◆ The request: Please switch "phylum" to "division" in the stretch of the records from the line containing "kingdom: Plantae" through the line containing "genus: Hyphodontia", and give those lines back otherwise unchanged. Leave the pictures out.

::: Dataset records

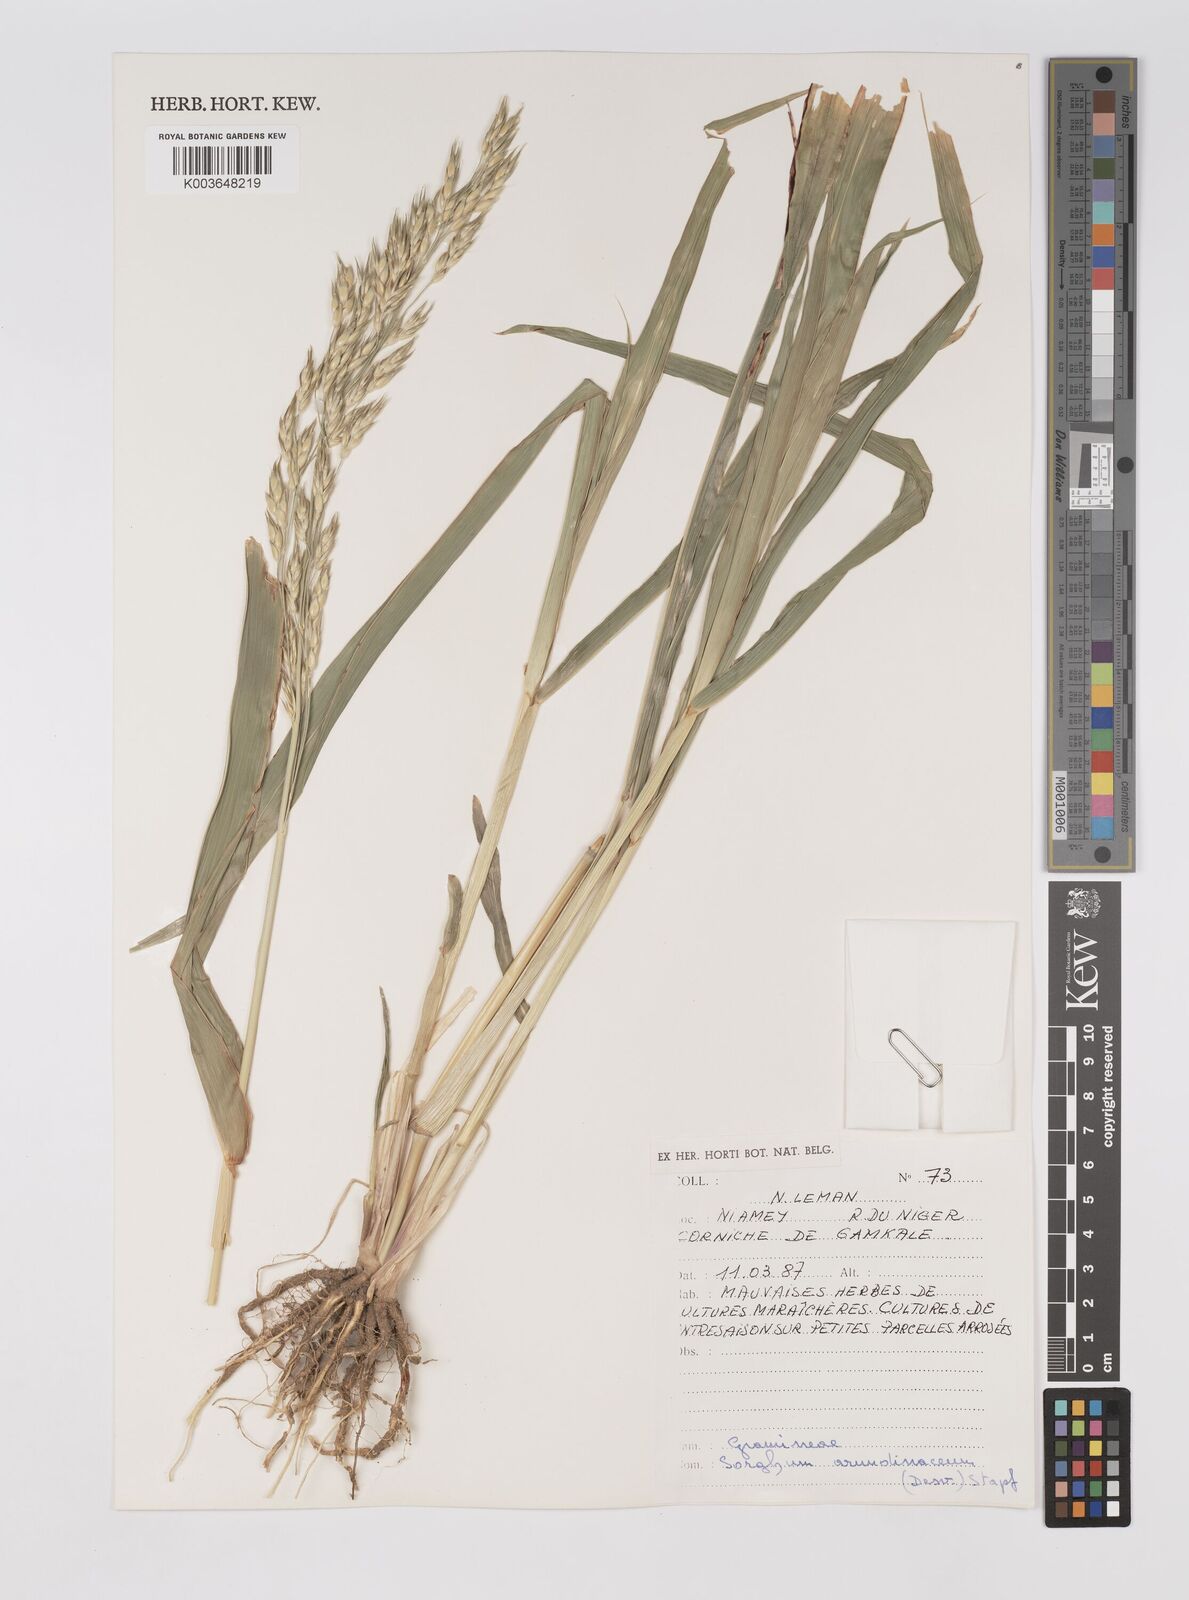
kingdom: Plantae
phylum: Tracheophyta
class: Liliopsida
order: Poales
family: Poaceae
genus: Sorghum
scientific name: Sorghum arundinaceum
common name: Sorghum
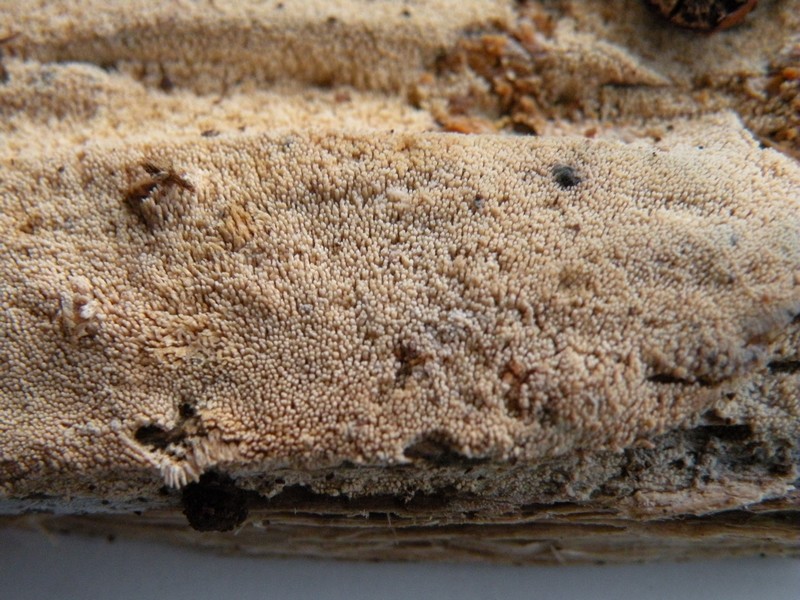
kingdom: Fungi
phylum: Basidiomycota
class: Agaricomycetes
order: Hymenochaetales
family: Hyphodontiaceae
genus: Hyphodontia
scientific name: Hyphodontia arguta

::::::
::: Dataset records

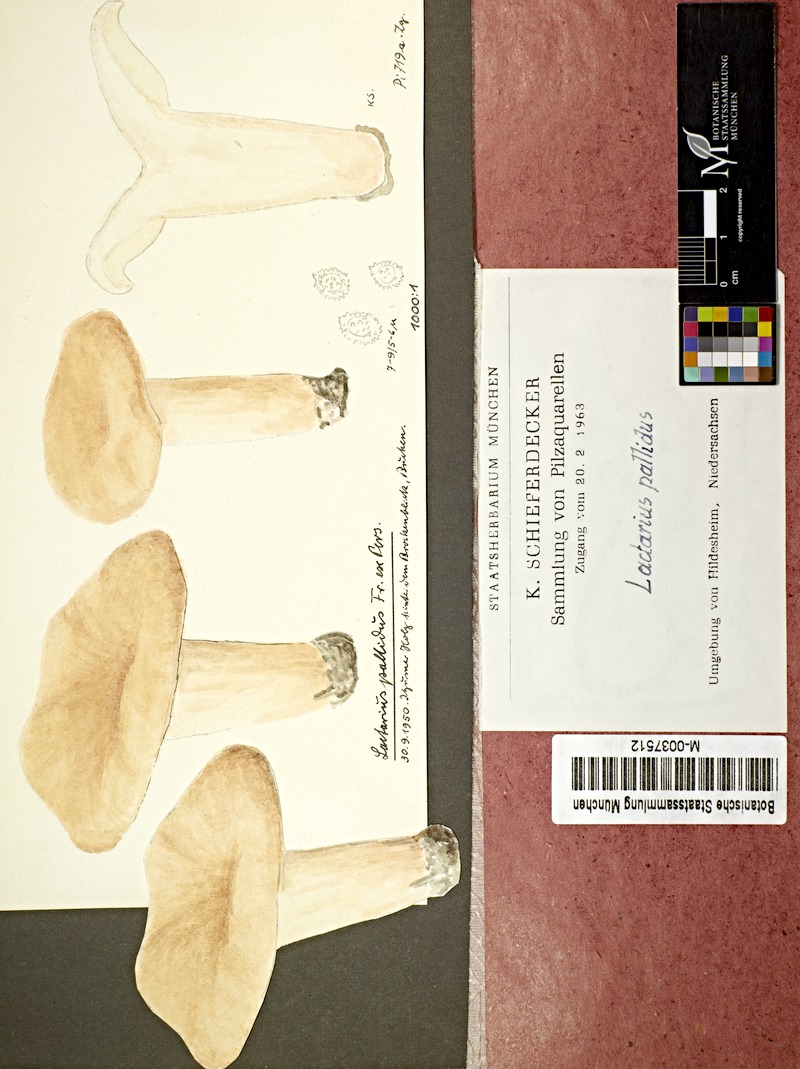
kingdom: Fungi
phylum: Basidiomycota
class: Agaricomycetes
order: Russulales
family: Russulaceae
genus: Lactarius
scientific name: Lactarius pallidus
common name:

::::::

◆ Answer to the problem:
kingdom: Plantae
division: Tracheophyta
class: Liliopsida
order: Poales
family: Poaceae
genus: Sorghum
scientific name: Sorghum arundinaceum
common name: Sorghum
kingdom: Fungi
division: Basidiomycota
class: Agaricomycetes
order: Hymenochaetales
family: Hyphodontiaceae
genus: Hyphodontia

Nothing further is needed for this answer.